The HH4A initiative supports vulnerable communities to protect their health, including against COVID-19. It recognises that improving hand hygiene practices to prevent disease transmission does not only entail expanding access through water supply infrastructure, but also to make supplies such as soap and alcohol-based handrub available and affordable. Moreover, individual behaviours must change so that handwashing becomes and integral part of our daily lives.

Currently 3 billion people, about 40% of the world’s population, cannot wash their hands with water and soap at their homes. Handwashing facilities are also lacking in nearly half of all schools, affecting 900 million children. And 43% of health care settings lack hand hygiene facilities at points of care.

And yet, hand hygiene is one of the most cost-effective ways to improve health, essential to human dignity. In fact, the OECD estimates that improved hand hygiene can generate savings in health expenditure that represent, depending on the country, on average 15 times the implementation costs.

The current pandemic reminds us that one of the most effective ways to stop the spread of disease is and has long been very simple: hand hygiene. Universal access to hand hygiene is not only key to stop the spread of COVID-19 now, it also protects from a range of other infectious diseases, including the flu, diarrhoea and pneumonia, and will help prevent disease and death due to antimicrobial resistance, a growing problem with the potential for enormous health and economic consequences globally.

The Hand Hygiene for All Progress Report 2020 highlights the achievements to date, including national and regional efforts.
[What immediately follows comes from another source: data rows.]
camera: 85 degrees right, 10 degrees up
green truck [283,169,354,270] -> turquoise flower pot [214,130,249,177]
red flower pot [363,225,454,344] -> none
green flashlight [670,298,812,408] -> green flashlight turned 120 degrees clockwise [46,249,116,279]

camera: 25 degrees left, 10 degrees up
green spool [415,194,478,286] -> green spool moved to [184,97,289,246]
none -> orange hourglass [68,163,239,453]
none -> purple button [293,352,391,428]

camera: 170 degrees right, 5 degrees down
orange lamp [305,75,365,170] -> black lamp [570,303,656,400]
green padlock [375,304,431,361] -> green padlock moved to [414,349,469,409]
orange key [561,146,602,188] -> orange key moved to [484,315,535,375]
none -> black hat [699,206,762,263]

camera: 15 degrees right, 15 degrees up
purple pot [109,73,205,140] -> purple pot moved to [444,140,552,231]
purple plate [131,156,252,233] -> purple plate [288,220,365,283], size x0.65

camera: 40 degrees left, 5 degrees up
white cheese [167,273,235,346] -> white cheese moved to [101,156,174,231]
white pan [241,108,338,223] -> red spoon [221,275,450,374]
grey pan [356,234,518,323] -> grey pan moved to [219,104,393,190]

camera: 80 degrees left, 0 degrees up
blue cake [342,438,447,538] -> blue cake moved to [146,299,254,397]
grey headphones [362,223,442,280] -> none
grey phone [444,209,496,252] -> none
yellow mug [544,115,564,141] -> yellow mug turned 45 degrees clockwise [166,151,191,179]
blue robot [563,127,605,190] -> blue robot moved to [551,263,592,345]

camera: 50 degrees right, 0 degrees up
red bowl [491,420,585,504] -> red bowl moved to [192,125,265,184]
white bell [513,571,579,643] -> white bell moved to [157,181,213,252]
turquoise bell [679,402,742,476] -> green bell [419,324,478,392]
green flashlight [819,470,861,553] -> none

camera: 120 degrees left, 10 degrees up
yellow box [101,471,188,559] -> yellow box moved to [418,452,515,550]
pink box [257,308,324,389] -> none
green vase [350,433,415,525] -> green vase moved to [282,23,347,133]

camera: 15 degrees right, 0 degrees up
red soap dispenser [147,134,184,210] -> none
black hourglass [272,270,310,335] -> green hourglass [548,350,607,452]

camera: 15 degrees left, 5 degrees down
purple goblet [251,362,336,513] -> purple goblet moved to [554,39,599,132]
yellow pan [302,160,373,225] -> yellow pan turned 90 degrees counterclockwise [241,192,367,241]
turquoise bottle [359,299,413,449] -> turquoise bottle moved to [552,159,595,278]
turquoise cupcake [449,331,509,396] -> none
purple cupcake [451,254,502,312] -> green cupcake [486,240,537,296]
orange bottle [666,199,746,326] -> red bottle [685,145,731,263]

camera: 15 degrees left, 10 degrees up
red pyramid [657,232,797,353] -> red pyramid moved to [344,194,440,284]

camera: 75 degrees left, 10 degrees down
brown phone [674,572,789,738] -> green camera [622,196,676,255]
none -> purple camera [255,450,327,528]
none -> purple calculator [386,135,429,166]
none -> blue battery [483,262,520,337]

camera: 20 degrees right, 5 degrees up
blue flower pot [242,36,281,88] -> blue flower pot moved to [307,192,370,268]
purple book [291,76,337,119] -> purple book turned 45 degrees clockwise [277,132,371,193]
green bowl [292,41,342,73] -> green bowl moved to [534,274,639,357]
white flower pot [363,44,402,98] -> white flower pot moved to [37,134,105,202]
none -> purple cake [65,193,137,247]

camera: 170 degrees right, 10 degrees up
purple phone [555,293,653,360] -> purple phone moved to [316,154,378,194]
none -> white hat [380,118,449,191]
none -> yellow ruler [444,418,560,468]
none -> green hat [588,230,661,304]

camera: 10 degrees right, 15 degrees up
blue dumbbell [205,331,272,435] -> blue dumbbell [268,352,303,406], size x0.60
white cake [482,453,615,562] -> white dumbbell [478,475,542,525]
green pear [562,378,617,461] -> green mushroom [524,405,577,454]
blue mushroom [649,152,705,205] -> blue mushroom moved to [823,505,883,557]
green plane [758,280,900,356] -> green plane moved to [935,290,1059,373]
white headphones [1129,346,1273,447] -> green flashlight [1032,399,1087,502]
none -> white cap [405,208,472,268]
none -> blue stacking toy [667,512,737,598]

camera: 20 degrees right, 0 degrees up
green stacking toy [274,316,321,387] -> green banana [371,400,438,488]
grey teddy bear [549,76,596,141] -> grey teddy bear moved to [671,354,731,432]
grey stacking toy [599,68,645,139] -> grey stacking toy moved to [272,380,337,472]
HH4A brings together partners around a shared vision and a joint plan, with four key elements: access to hand hygiene products and services, innovative behaviour change strategies, creating an enabling environment, and political will and leadership to drive it.

The current health crisis is an opportunity to enhance infection prevention and control efforts, so they can outlast the current pandemic and endure into the future. A future according to the vision of the Hand Hygiene for All initiative “where all communities and workplaces have the resources and are able to practice hand hygiene, and everyone does so habitually”.